Grounded in the conviction that it is headed in the right direction, just three years after its founding, Biotricity went public in 2017 (OTC.QB:BTCY). A key element of its business model is the compatibility of its biosignal monitoring technology with existing electronic health records systems, so that customers can apply reimbursement codes from the get-go. This is another facet, in addition to its dynamic real-time telemetry technology, that the company has designed well and that differentiates it from many start-ups in the medtech economy that still bring to market solutions without a clear revenue model.


Yet another strategic choice that gives Biotricity an edge in the medtech space is its platform´s adaptability to different therapeutic areas and market segments. Although it is betting strongly on solutions for cardiac arrhythmia detection with Bioflux® and a complementary post-diagnosis device for personal wellness monitoring called Biocentrix, the company plans to expand to other medical indications where preventive monitoring can have a significant impact, such as COPD, sleep apnea, and fetal and maternal monitoring.


“Other medical device companies are focused on singular markets, so there´ll be just a cardiac or just a diabetes company or just a sleep apnea company… We´ve built a platform where by changing around the sensor and repackaging things, we can actually move markets. So as a company we can bring a broader suite of solutions to the market and go more horizontally as opposed to vertically,” says Al-Siddiq.


Last but not least, and perhaps just as important as the space in which Biotricity is making a difference, it is worth nothing where the start-up is not competing: the consumer wearable ECG market. This includes a vast pool of up to 50 device companies offering non-clinically validated and non-reimbursable personal use units.
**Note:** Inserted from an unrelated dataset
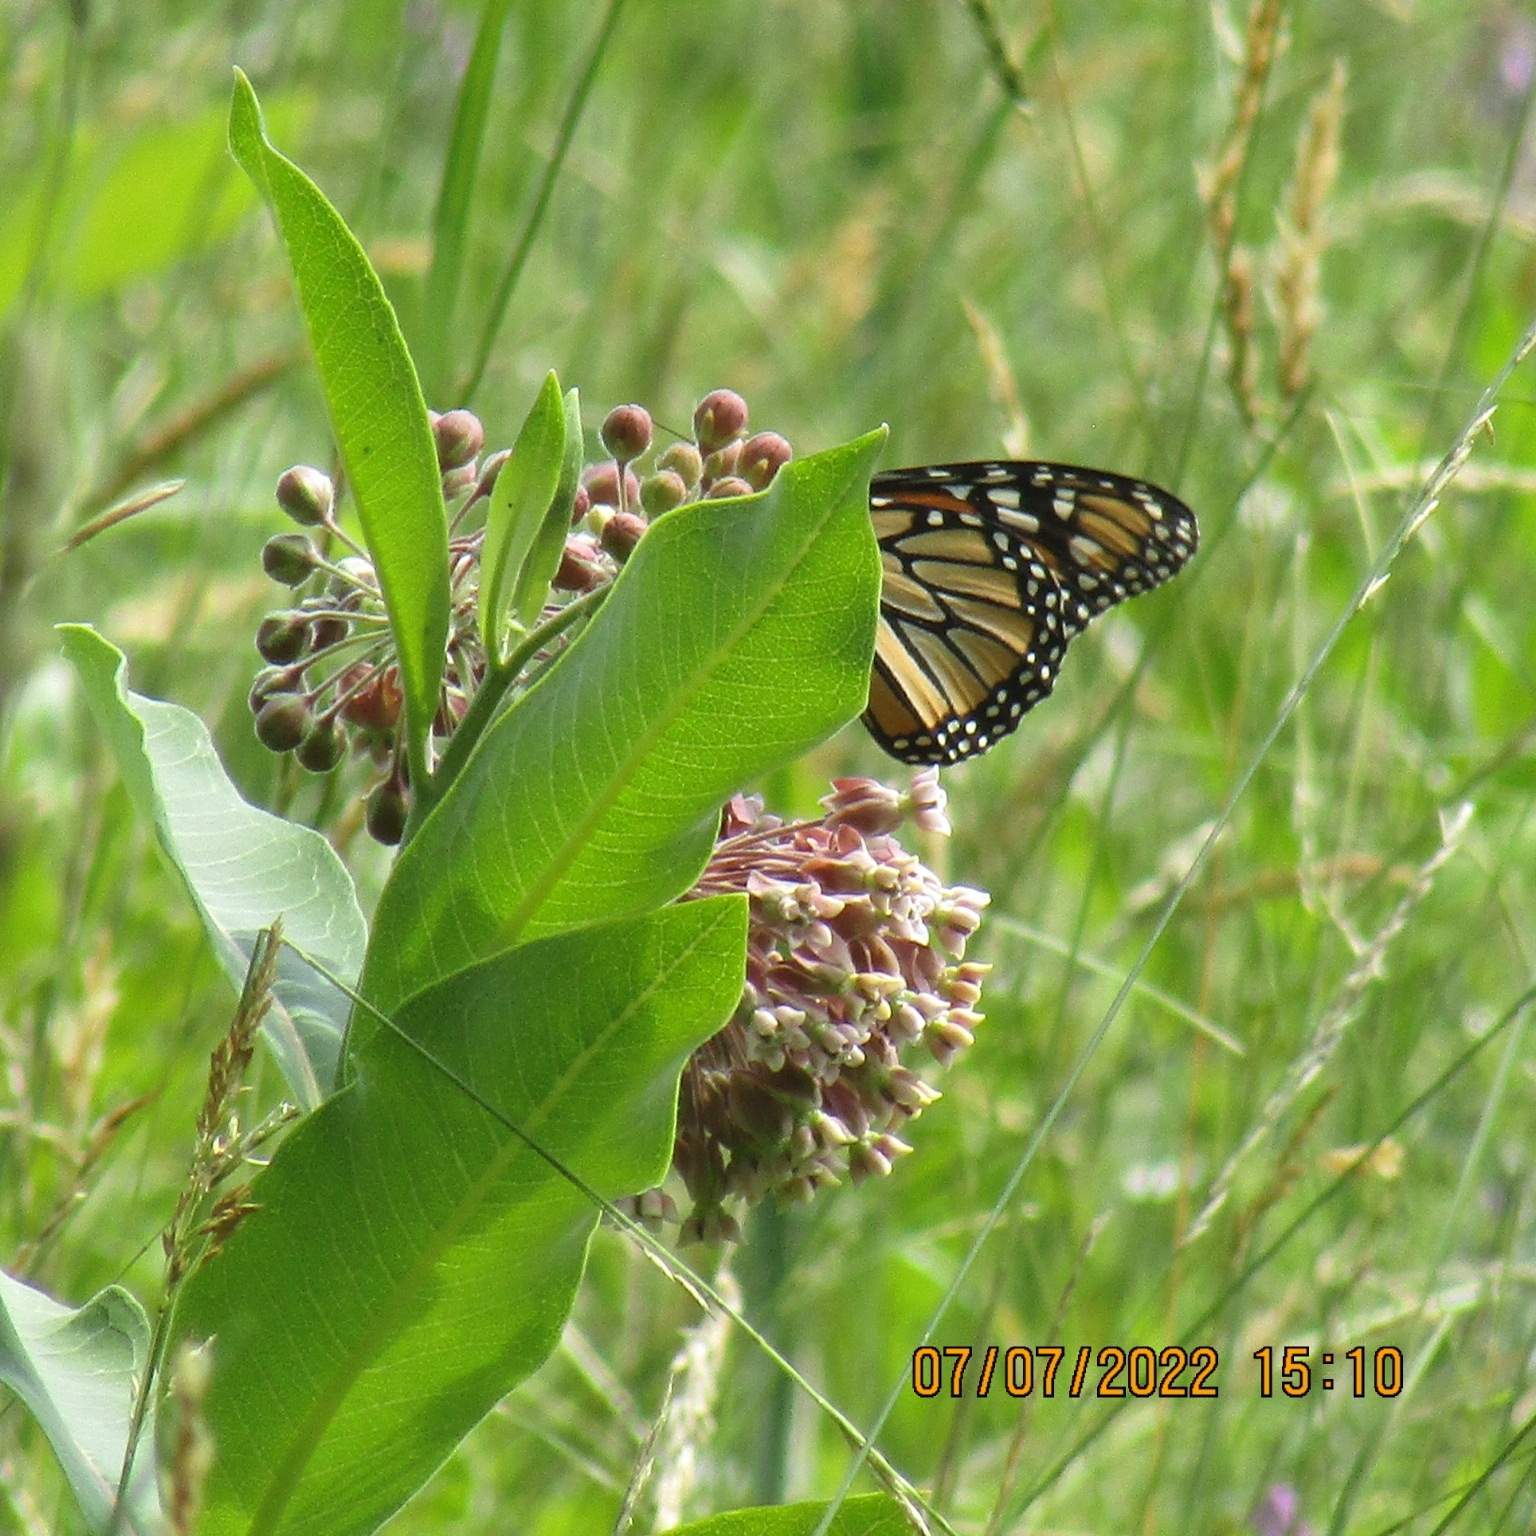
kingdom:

Having situated itself at the advanced end of the market for cardiac telemetry and remote monitoring, Biotricity is a fascinating prism through which to view one of the most exciting directions in which healthcare innovation is headed: the intersection of digital therapeutics and data analytics. This is not only due to its imaginative, highly intuitive design and technologies today.
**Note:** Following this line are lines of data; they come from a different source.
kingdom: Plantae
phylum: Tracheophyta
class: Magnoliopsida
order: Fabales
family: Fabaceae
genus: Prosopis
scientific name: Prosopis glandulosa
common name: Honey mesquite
“Five to ten years from now I think we will be experimenting with very different things. Implants for sure, but more than that, growing organs, being able to augment organs with sensors and tech than can help improve their function. Think of an implantable defibrillator but far more sophisticated [than what we have today], where it is helping to fix an underlying issue as opposed to just shocking you back to normal sinus,” says Al-Siddiq. “We are going to move into fixing the underlying issues as opposed to treating the problem.”
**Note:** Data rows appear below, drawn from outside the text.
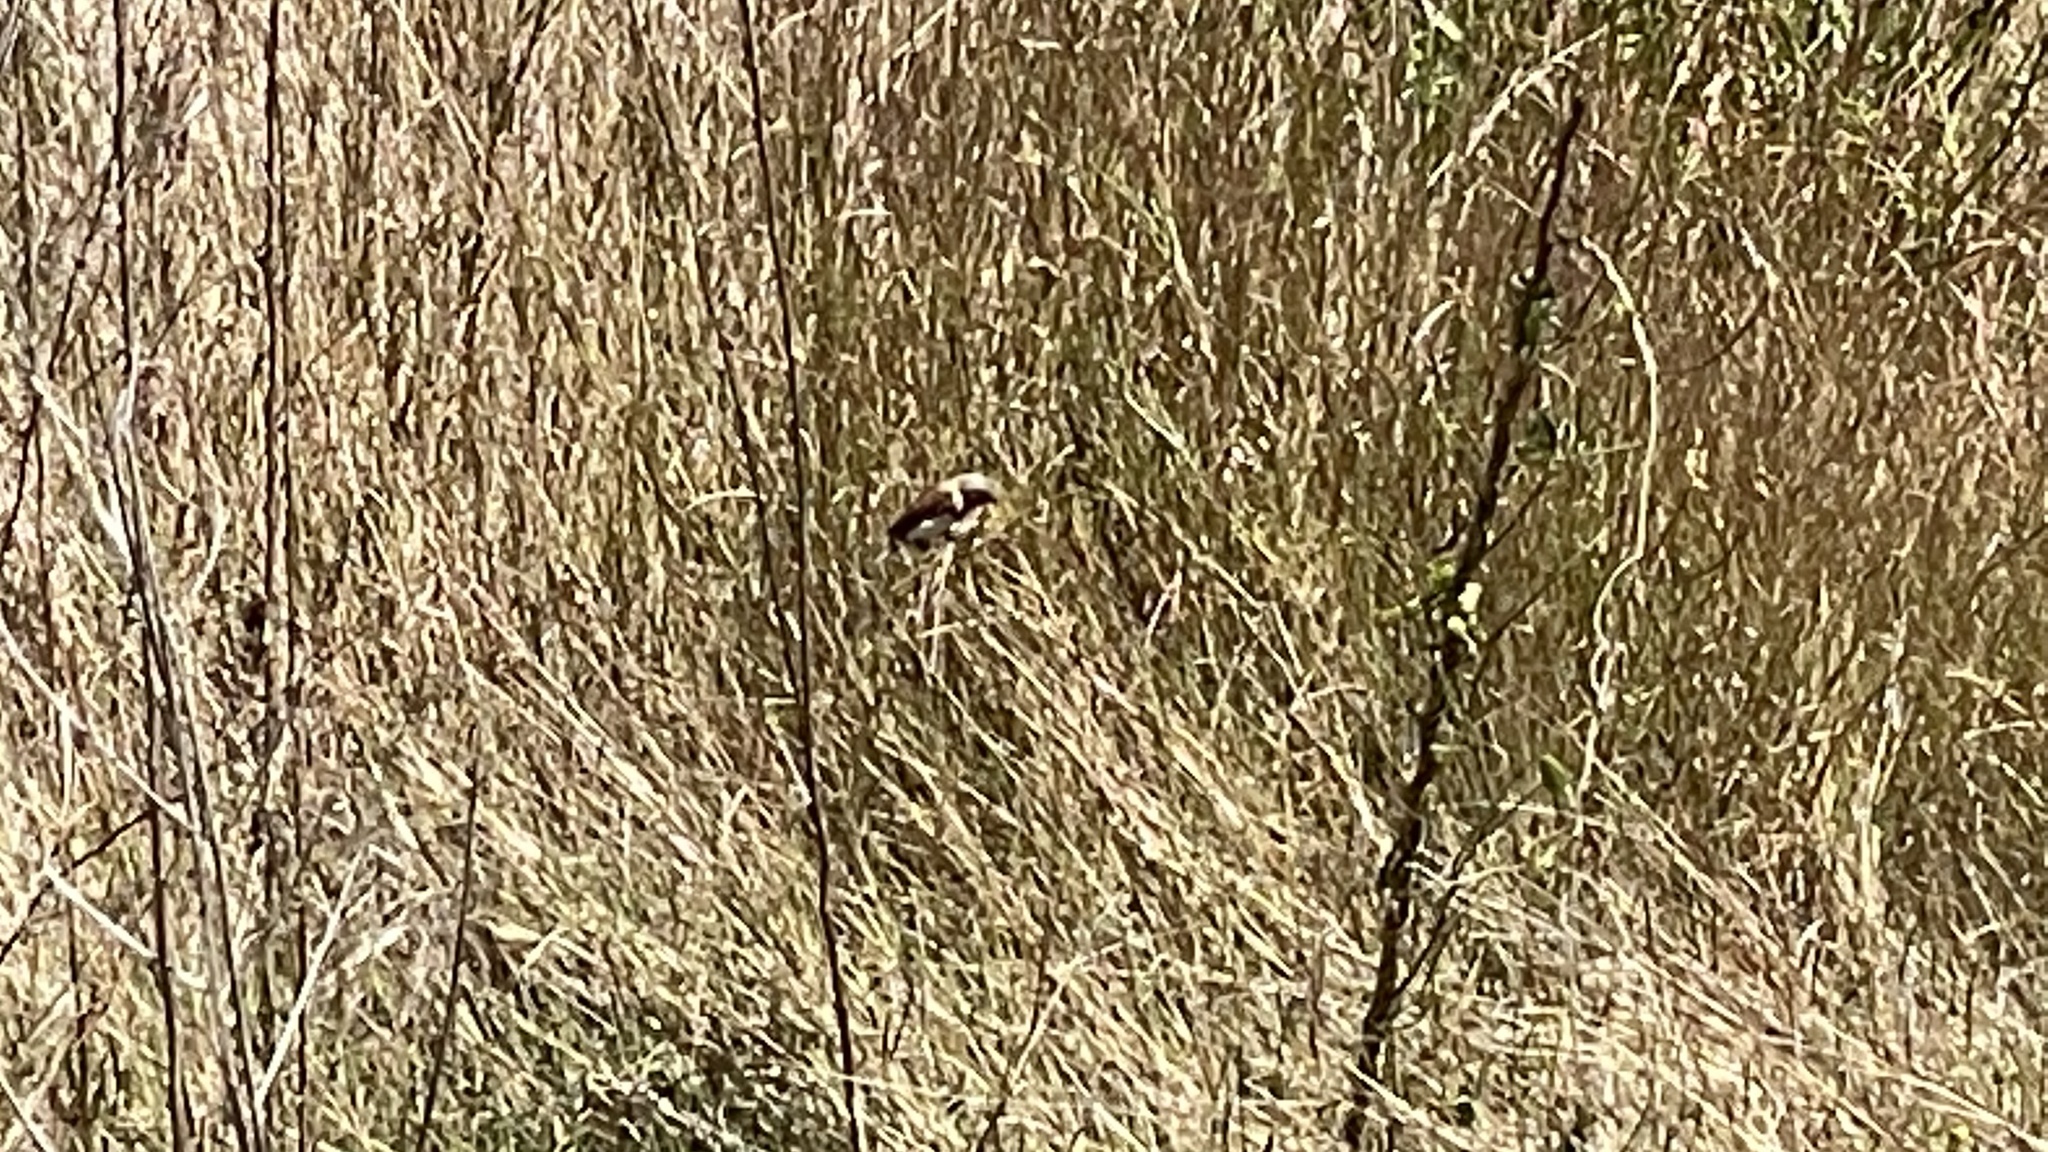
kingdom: Animalia
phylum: Chordata
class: Aves
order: Passeriformes
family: Estrildidae
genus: Lonchura
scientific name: Lonchura castaneothorax
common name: Chestnut-breasted mannikin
Clinical-grade telemetry, motion-based algorithms, bold innovation compatible with legacy systems, and a daring leap in the sometimes overlooked preventive health segment. These are some of the major aspects and strategic decisions that Biotricity has capitalized on so well, so far. The company is undoubtedly an exciting player in the biometric remote monitoring space to watch. But above and beyond the interplay of sophisticated technology and smart commercialization strategy, there is a simple objective that just might be its greatest value proposition: to serve as a bridge between the healthcare system and the people it treats.

We´ve built a platform where by changing around the sensor and repackaging things, we can move markets. So as a company we can bring a broader suite of solutions to the market and go more horizontally as opposed to vertically.